Database appliances seem to be coming back into the forefront. There are several reasons for this, and the resurgence of interest in database appliances has some interesting implications for IT teams.
A database appliance is a server preconfigured with a specific database rated to handle a fixed number of transactions per second. The key advantages include being sold as a single SKU—so customers don’t have to worry about database licensing concerns on top of the hardware outlay—and they’re effectively plug-and-play. Minimal configuration is required after power-on for a database appliance to be ready to serve workloads, and no customization is required to ensure the database is performing at optimal efficiency for the hardware in question.
To a certain extent, cloud computing is to blame for the renewed interest in database appliances. In a cloud environment, instantiating a database instance (or using one of the vendor-provided shared instances) takes seconds. Developers and operations teams are increasingly used to being able to provision resources on an as-needed basis, and vendors selling into on-premises data centers are increasingly focusing on ease of use to compete.
Why Database Appliances?
Database appliances are typically used for large or high-transaction-volume databases. A database in a virtual machine (VM) works; however, it does impose some overhead. This overhead, combined with some byzantine licensing restrictions for virtualized instances, make running a database on bare metal an attractive option for many.
Unfortunately, deploying to—and managing—bare metal servers isn’t as simple as wrangling VMs. Among other considerations, database administrators using bare metal servers are more exposed to hardware considerations (such as drivers) than when using virtualized instances.
In a virtual environment, there’s a much clearer separation between the administrators who deal with checking hardware health and those who herd databases. Virtualization administrators are responsible for making sure the hypervisors work with the hardware upon which they’re installed, while database administrators operate their databases inside the standardized (and thus largely predictable) environment of the VM. In other words, virtualization abstracts some complexity away from the database administrators.
A bare metal server, however, doesn’t have the abstraction layer of the hypervisor. If an update causes a driver to break, it can quickly spiral into becoming the database administrator’s problem.
Here, the value of the appliance model becomes clear: by shipping the appliance as a combined hardware and software solution, a single vendor shoulders the support burden for the appliance. More colloquially, database appliances give database administrators every erg of power the hardware can muster, while providing them a single throat to choke when things go wrong.
Database appliances, like any other workloads, have maintenance requirements. Backups and disaster recovery (DR) are real-world concerns, as is high availability (HA).
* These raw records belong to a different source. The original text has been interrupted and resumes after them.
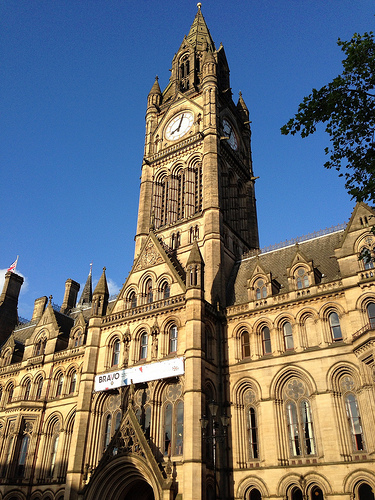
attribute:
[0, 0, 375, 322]
sky — blue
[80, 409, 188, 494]
entrance — darkened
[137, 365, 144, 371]
triangles — black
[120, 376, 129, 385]
triangles — red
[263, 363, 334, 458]
curtains — white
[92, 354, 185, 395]
board — white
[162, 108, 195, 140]
clock — white, black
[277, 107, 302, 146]
ground — stone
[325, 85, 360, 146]
leaves — green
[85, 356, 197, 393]
sign — white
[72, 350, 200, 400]
sign — white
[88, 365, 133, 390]
letters — black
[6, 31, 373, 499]
building — tan, stone, brown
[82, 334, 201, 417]
banner — white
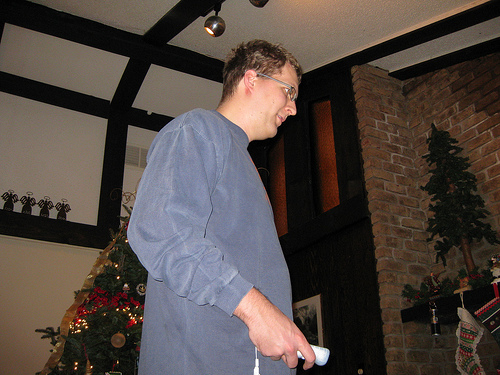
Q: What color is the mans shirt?
A: Blue.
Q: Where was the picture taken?
A: House.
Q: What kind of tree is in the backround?
A: Christmas.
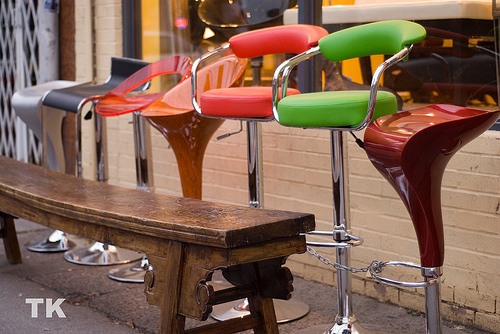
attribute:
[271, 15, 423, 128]
chair — green, chained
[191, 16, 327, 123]
chair — red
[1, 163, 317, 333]
bench — wood, long, carved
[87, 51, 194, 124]
chair — orange, tall, lucite/acrylic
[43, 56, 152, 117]
chair — black, chrome, curved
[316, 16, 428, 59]
back cushion — green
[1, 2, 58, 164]
gate — white, folding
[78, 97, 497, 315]
wall — brick, beige, painted, storefront, dirty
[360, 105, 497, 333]
stool — backless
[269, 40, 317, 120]
arm rests — chrome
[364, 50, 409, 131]
arm rests — chrome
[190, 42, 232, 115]
arm rest — chrome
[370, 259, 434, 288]
foot rest — chrome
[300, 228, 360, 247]
foot rest — chrome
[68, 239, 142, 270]
base — round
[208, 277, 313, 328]
base — round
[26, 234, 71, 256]
base — round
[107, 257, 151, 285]
base — round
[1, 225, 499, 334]
sidewalk — concrete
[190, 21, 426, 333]
chairs — the same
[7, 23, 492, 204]
chairs — muticolored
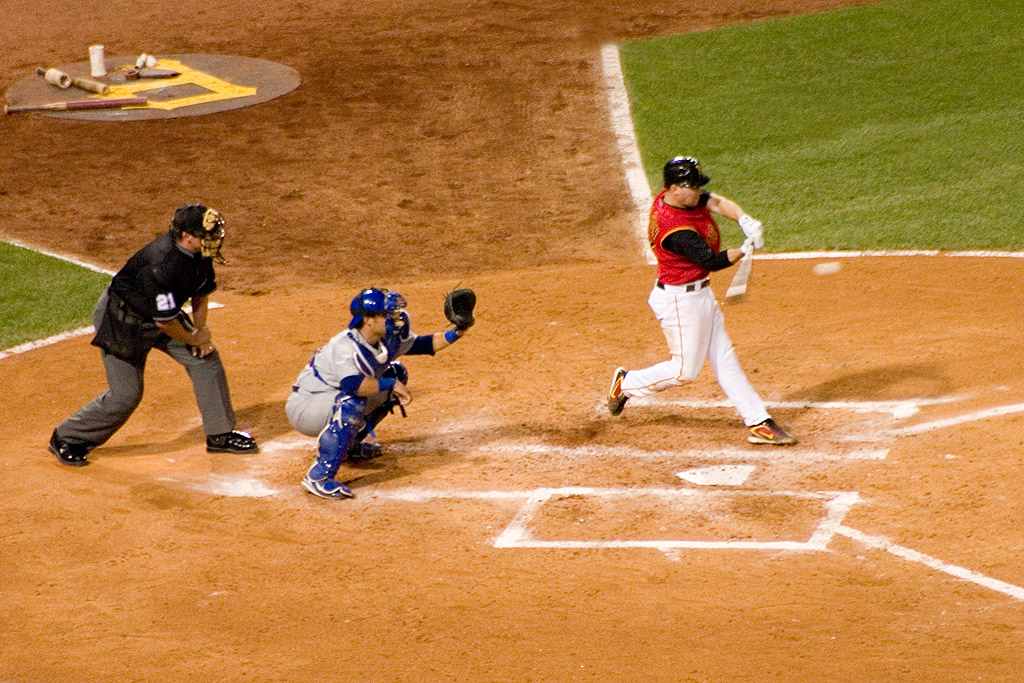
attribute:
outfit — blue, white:
[286, 286, 480, 477]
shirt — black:
[114, 235, 214, 330]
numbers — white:
[144, 282, 187, 315]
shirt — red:
[638, 200, 734, 286]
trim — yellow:
[663, 216, 703, 249]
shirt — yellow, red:
[634, 200, 742, 300]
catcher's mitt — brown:
[432, 279, 487, 338]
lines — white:
[588, 35, 681, 245]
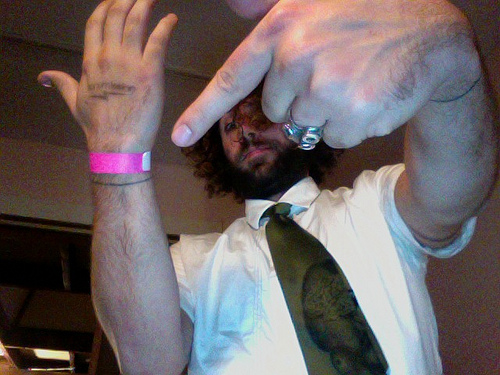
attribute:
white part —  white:
[141, 150, 153, 172]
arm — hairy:
[89, 174, 194, 374]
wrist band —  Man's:
[83, 142, 157, 179]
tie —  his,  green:
[259, 205, 386, 372]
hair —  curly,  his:
[176, 83, 343, 184]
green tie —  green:
[260, 199, 387, 373]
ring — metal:
[279, 112, 326, 150]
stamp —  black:
[72, 72, 141, 111]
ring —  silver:
[283, 107, 324, 149]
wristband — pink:
[85, 144, 154, 179]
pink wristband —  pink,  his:
[87, 150, 152, 175]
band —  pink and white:
[84, 152, 152, 174]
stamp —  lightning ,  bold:
[85, 81, 135, 102]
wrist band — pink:
[85, 149, 152, 173]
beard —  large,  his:
[198, 148, 348, 203]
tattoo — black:
[85, 80, 136, 101]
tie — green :
[272, 210, 387, 374]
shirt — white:
[190, 171, 464, 358]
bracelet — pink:
[83, 146, 156, 177]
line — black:
[89, 172, 151, 194]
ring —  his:
[279, 105, 329, 152]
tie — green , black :
[273, 285, 328, 346]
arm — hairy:
[30, 0, 197, 375]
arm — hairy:
[384, 0, 489, 253]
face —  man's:
[179, 72, 348, 192]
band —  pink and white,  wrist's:
[87, 151, 156, 171]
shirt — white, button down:
[171, 160, 474, 372]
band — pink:
[87, 145, 152, 177]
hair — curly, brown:
[194, 124, 332, 200]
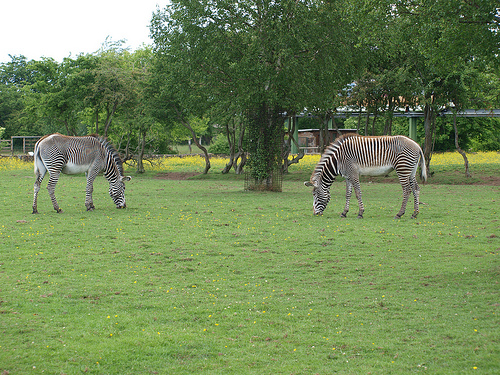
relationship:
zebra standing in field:
[302, 129, 424, 223] [0, 168, 497, 373]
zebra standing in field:
[30, 130, 131, 214] [0, 168, 497, 373]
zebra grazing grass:
[30, 130, 131, 214] [1, 146, 496, 373]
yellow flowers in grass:
[145, 149, 256, 178] [62, 231, 439, 368]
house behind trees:
[265, 100, 347, 155] [195, 19, 298, 194]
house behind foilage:
[265, 100, 347, 155] [244, 171, 283, 191]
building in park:
[293, 113, 330, 154] [0, 2, 497, 372]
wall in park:
[229, 203, 311, 221] [22, 25, 486, 372]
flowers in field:
[470, 365, 476, 372] [0, 168, 497, 373]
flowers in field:
[475, 324, 479, 336] [0, 168, 497, 373]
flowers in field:
[418, 362, 430, 370] [0, 168, 497, 373]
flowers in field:
[286, 342, 303, 352] [0, 168, 497, 373]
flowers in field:
[376, 287, 383, 299] [0, 168, 497, 373]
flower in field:
[208, 277, 215, 282] [0, 168, 497, 373]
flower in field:
[195, 251, 199, 257] [0, 168, 497, 373]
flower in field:
[189, 254, 194, 257] [0, 168, 497, 373]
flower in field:
[200, 279, 205, 284] [0, 168, 497, 373]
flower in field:
[180, 285, 185, 290] [0, 168, 497, 373]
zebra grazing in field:
[302, 132, 428, 219] [25, 234, 498, 345]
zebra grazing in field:
[32, 132, 132, 214] [25, 234, 498, 345]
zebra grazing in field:
[302, 132, 428, 219] [49, 306, 473, 367]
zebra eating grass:
[302, 132, 428, 219] [20, 234, 495, 357]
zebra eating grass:
[302, 132, 428, 219] [29, 281, 450, 367]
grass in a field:
[29, 281, 450, 367] [149, 159, 244, 183]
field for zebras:
[0, 224, 499, 374] [303, 132, 429, 218]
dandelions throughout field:
[2, 148, 499, 171] [33, 293, 472, 360]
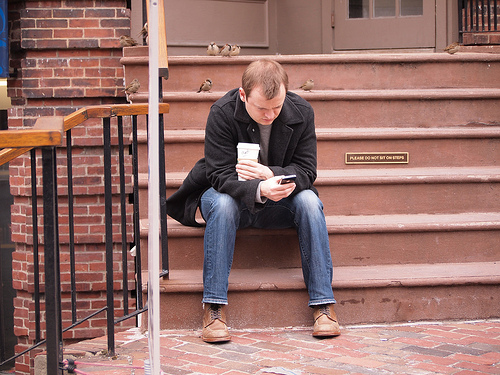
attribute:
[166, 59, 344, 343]
man — sitting, sitting down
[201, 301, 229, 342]
shoe — brown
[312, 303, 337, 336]
shoe — brown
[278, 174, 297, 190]
cell phone — hand held, black, apple brand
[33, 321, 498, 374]
ground — made of bricks, red brick, diagonal laid brick, red, brick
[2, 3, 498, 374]
building — red bricked, red brick, brick stained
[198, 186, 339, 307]
jeans — blue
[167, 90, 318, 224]
jacket — black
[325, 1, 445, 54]
door — wood, glass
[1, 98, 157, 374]
railing — wood, metal, black iron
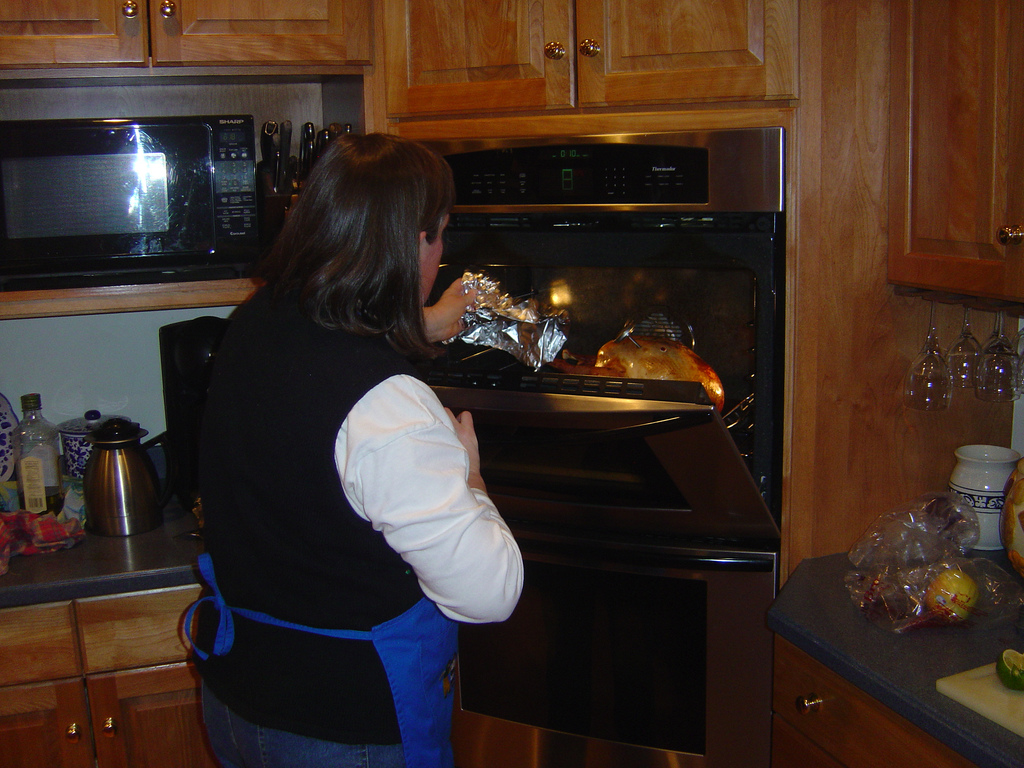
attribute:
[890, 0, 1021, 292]
cabinet — wooden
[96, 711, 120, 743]
handle — round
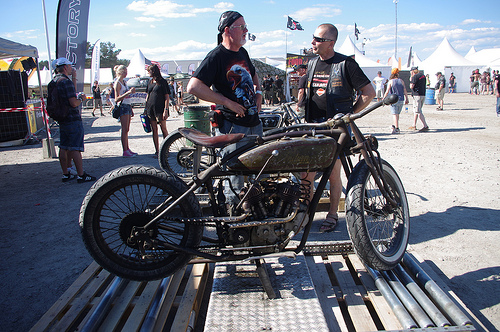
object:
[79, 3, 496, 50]
sky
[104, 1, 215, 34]
clouds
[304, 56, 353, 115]
vest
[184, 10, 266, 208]
man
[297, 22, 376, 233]
man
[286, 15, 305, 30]
flag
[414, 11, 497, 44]
sky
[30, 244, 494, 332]
structure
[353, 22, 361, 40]
flag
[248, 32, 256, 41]
flag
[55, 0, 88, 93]
banner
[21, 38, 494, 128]
crowd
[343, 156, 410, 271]
front tire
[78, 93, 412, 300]
motorbike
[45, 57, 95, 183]
man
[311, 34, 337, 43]
spectacle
In today’s highly virtualized and cloud-enabled world, it’s almost inconceivable for anyone to go to the trouble and expense of buying a bare metal database appliance to support non-critical workloads, so backups, DR, and HA most likely have demanding requirements.
Here, cobbling together stacks of solutions from multiple vendors to save a few dollars is probably the wrong approach. Yes, getting everything supplied by a single vendor is going to be expensive—mostly likely more expensive than a stack of products from different vendors—but it will also stand the best chance of working when it needs to.
Context is key. Not only are database appliances themselves a significant expense worth properly protecting (and bear in mind, multiple appliances are usually purchased to achieve HA), but the workloads they support are almost always the sort of workloads where even a few seconds of downtime can be disastrous.
Organizations deploying database appliances frequently make the mistake of not adequately sizing their WAN connectivity for the needs of the database. Backups, DR, and HA can all place significant load on WAN links, especially when transaction loads are at their peak. Inadequate WAN capacity can result in degraded performance, inadequate protection, or both. This effectively negates the primary benefit of using an appliance versus a VM in the first place: those last few percentage points of performance.
Scaling is often the fly in the ointment for database appliances. Because a database appliance is a cluster of physical servers, scaling requires adding nodes to the cluster. Each node is a capital expense, and often a significant one. As the cluster performance and capacity scales, backup, DR, and HA considerations all must be reassessed to ensure they can keep up.
Another regularly occurring problem with database appliances is the need to scale going unnoticed until lack of resources starts affecting workloads. In a virtualized environment, there are often two separate teams looking at things: virtualization administrators keeping an eye on the virtualization infrastructure, and database administrators.
It’s not uncommon for database administrators to get busy with a project and not notice a database is approaching performance limits until informed by the virtualization team. Unless the operations team has implemented database performance monitoring software, the impending performance problems of database appliances can easily go unnoticed.
This is especially true if the performance problems in question aren’t with the local appliance, but with some aspect of the backups, DR, or off-site HA. The local appliance cluster may be performing brilliantly while still approaching the limits of the cluster’s hardware capabilities, or those of the WAN links upon which the protective services rely.
In all, database appliances aren’t a bad option. They offer ease of use, consolidated support, and those last few percentage points of performance when compared to their virtualized brethren. But additional operational elements of adopting physical appliances may not be on database administrators’ minds if they’re used to the virtualized or cloud-based delivery models.